Grande successo per il Don Giovanni del Macerata Opera Festival, una scommessa rischiosissima vinta dall’Associazione Arena Sferisterio, che nel baratro della pandemia apertosi la scorsa primavera non solo ha confermato la sua stagione, ma ha deciso di allestire scenicamente il capolavoro di Wolfgang Amadeus Mozart. Un successo che si offre quasi come un «miracolo», se prova al mondo che lo spettacolo dal vivo non è morto, che il suo pubblico era lì ad attenderne la rinascita, e se l’allestimento di Davide Livermore, che ha debuttato un anno fa al teatro romano di Orange, resta immune da ogni goffaggine nel risolvere il tema della sicurezza di cantanti e mimi (bastano alcuni veli sui capi delle prede di Don Giovanni e pochi aggiustamenti coreografici), seducente e spavaldo come la gran parte delle regie di Livermore, qui aiutato dallo strepitoso video mapping di D-Wok, che veste l’implacabile muro dello Sferisterio.

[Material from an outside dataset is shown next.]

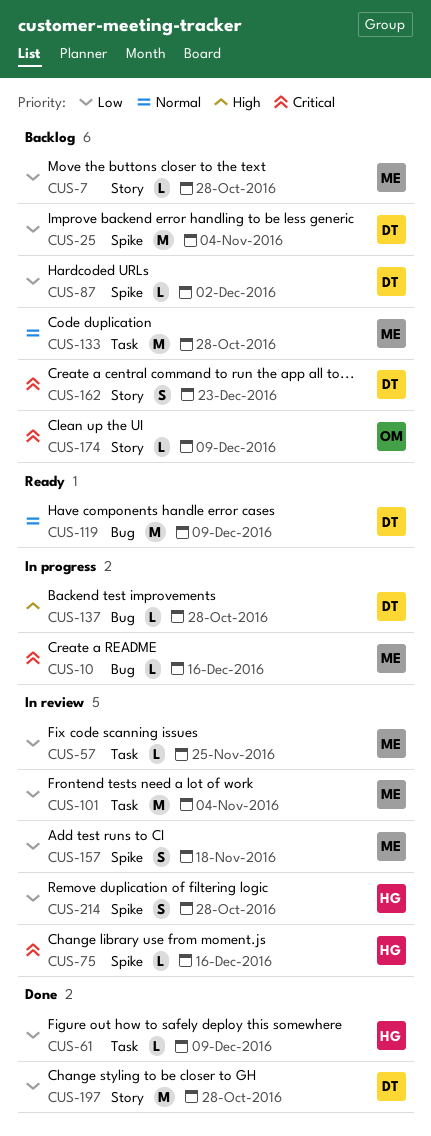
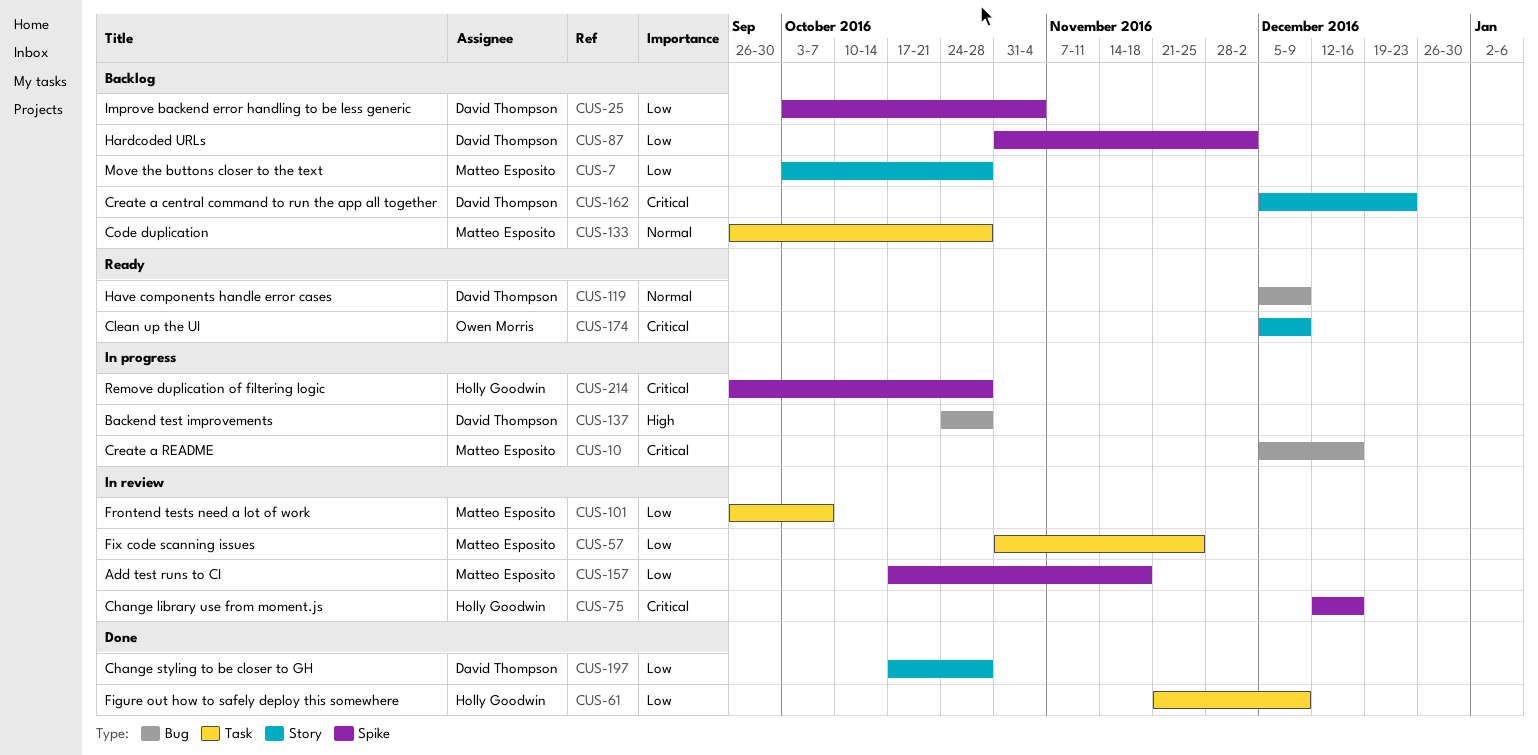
CUS-101, due: Nov 4 -> Oct 7
CUS-174, status: Backlog -> Ready
CUS-214, status: In review -> In progress
CUS-214, priority: Low -> Critical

IL «MIRACOLO» di farci dimenticare il tempo tragico della pandemia, che, come sempre il tempo della sopravvivenza, è stato lunghissimo e fulmineo insieme, pieno di ansie e vuoto di desideri, deriva anche dalla tempra dell’opera messa in scena, che, seppur scelta in tempi non sospetti, si staglia sul nostro passato prossimo come una sfida lanciata al tempo. Don Giovanni, infatti, è un’opera che abolisce il tempo. Primo, perché arriva a noi attraversando intatta i quasi due secoli e mezzo trascorsi dal suo debutto, senza avere perso alcun tratto della sua irresistibilità divertente e ombrosa. Secondo, perché il suo protagonista vive in una lotta senza quartiere contro il tempo: Don Giovanni corre dietro a un desiderio di seduzione che non si esaurisce mai, devoto a un principio di piacere che, mentre celebra compulsivamente le gioie offerte dalla vita, risponde, ce lo dice Sigmund Freud, anche a un’indomabile pulsione di morte. La soddisfazione immediata del desiderio porta a uno stato simile a quello della quiete inorganica, la cosiddetta «piccola morte». Così la corsa erotica di Don Giovanni non è che un esorcismo della morte a ogni passo, un’affermazione incessante della libertà che ispira sopra ogni altra cosa la vita del libertino. Una libertà che, quando non è candidamente adombrata (in I,10 dice: «non vedete / ch’io voglio divertirmi»), viene apertamente proclamata (in I,22, durante la festa in maschera, grida: «Viva la libertà»). Terzo, e ultimo, perché, alle spalle dei personaggi sopravvissuti alla morte di Don Giovanni, tutti insieme sentenzianti che «de’ perfidi la morte / alla vita è sempre ugual!», Mozart e il suo librettista Lorenzo Da Ponte sorridenti sembrano dirci che, se perfidi sono tutti gli esseri viventi in quanto esseri desideranti, la vita accoglie la loro morte con indifferenza, come un passaggio non più degno di nota di altri, pronta a rigenerarsi in una dimensione di eterno ritorno reso possibile proprio dal desiderio.

PERCIÒ la soluzione di Livermore di far morire e poi morire e poi ancora morire e allo stesso tempo vivere e desiderare Don Giovanni, mette in bella vista le viscere dell’opera e conquista il pubblico, grazie anche alla direzione salda di Francesco Lanzillotta, che non si lascia sopraffare dai tempi imposti dall’enormità del palcoscenico, e da un cast giovane e strepitoso trascinato da Mattia Olivieri, libertino da manuale, e da Tommaso Barea, servo complice e smaliziato, affiancati dalla intensa Karen Gardeazabal (Anna), dalla veemente Valentina Mastrangelo (Elvira), dalla vezzosa Lavinia Bini (Zerlina), dal diafano Giovanni Sala (Ottavio) e dal giocoso Davide Giangregorio (Masetto).